== WHAT YOU ARE ASKED TO DO ==
Could you resume the commentary below on drug crime and political scapegoating, continuing from its final sentence?

== EXCERPT TO READ ==
+ + + + +
Social problems associated with drug-related crime are linked to multiple factors, but none involve people getting on a dinghy and enduring a treacherous journey across the English Channel. Crime surrounding drugs is actually fuelled by things like illogical drug laws, a decade of austerity cuts to drug and alcohol rehab treatments, and the fact that large portions of the Met Police are seen as a gang of marauding sexual predators who do little to reduce the harms of drugs. In fact, six Met police officers were caught being high at work themselves last year (two on weed, two on coke, one on opiates and one on a benzo). The previous year it was 16. The next time an officer asks me, “Do you have anything on you you shouldn’t have?” I’ll ask them the same.
This is a strategy that Donald Trump would be proud of: pick a marginalised group who are unable to defend themselves, then blame every social ill on them. “They’re bringing drugs. They’re bringing crime,” he falsely claimed about Mexican people in 2015. Remember? Perhaps the reason this approach gets much purchase in political circles is because it allows a party to blame the problems they themselves created on a societal subset, while appearing to be law and order candidates by cracking down on the perceived problem.
+ + + + +
== LISTED RECORDS ==
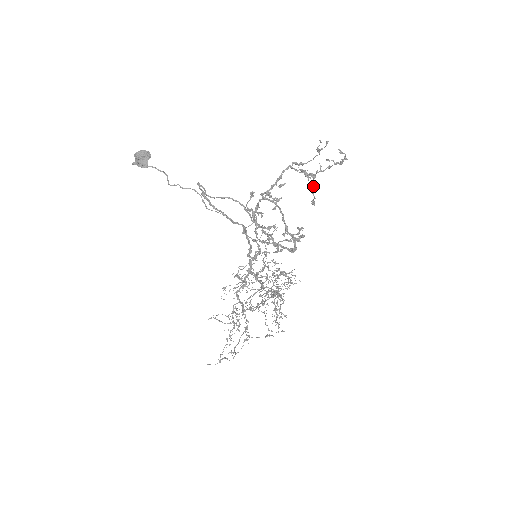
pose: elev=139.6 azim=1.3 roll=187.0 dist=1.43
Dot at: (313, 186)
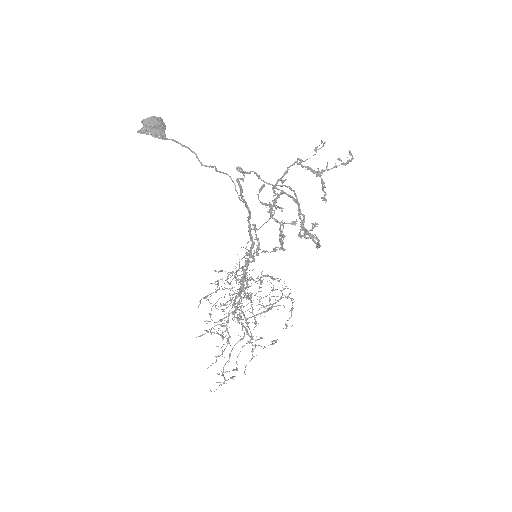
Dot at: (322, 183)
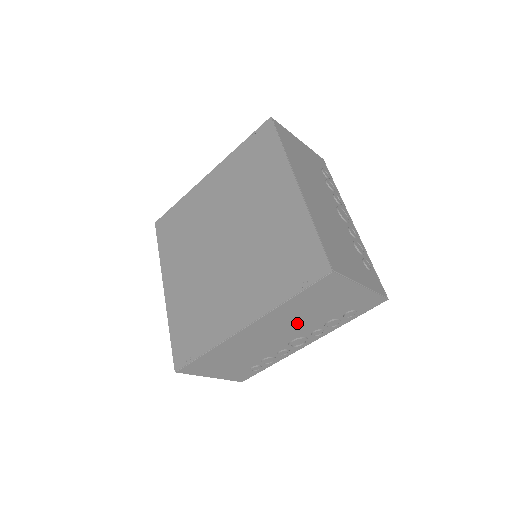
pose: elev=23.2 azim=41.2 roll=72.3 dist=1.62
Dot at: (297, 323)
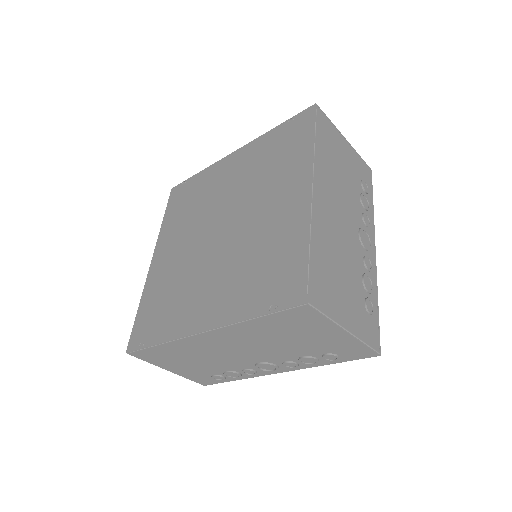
+ + + + +
== WRITTEN ANSWER ==
After all, blocking 45,000 children, including victims of modern-day slavery, from refugee status is just an incredibly bad vibe. Which is why Suella Braverman is so keen to paint them as drug traffickers without presenting even a shred of evidence to back up her dangerous claims.
What is she going to come up with next? The tomato shortage is down to people arriving on boats? The reason she was sacked from her last job was really down to migrants, and not her committing a serious breach of the ministerial rules? The energy bills? The public sector strikes? Who knows how far she’ll go.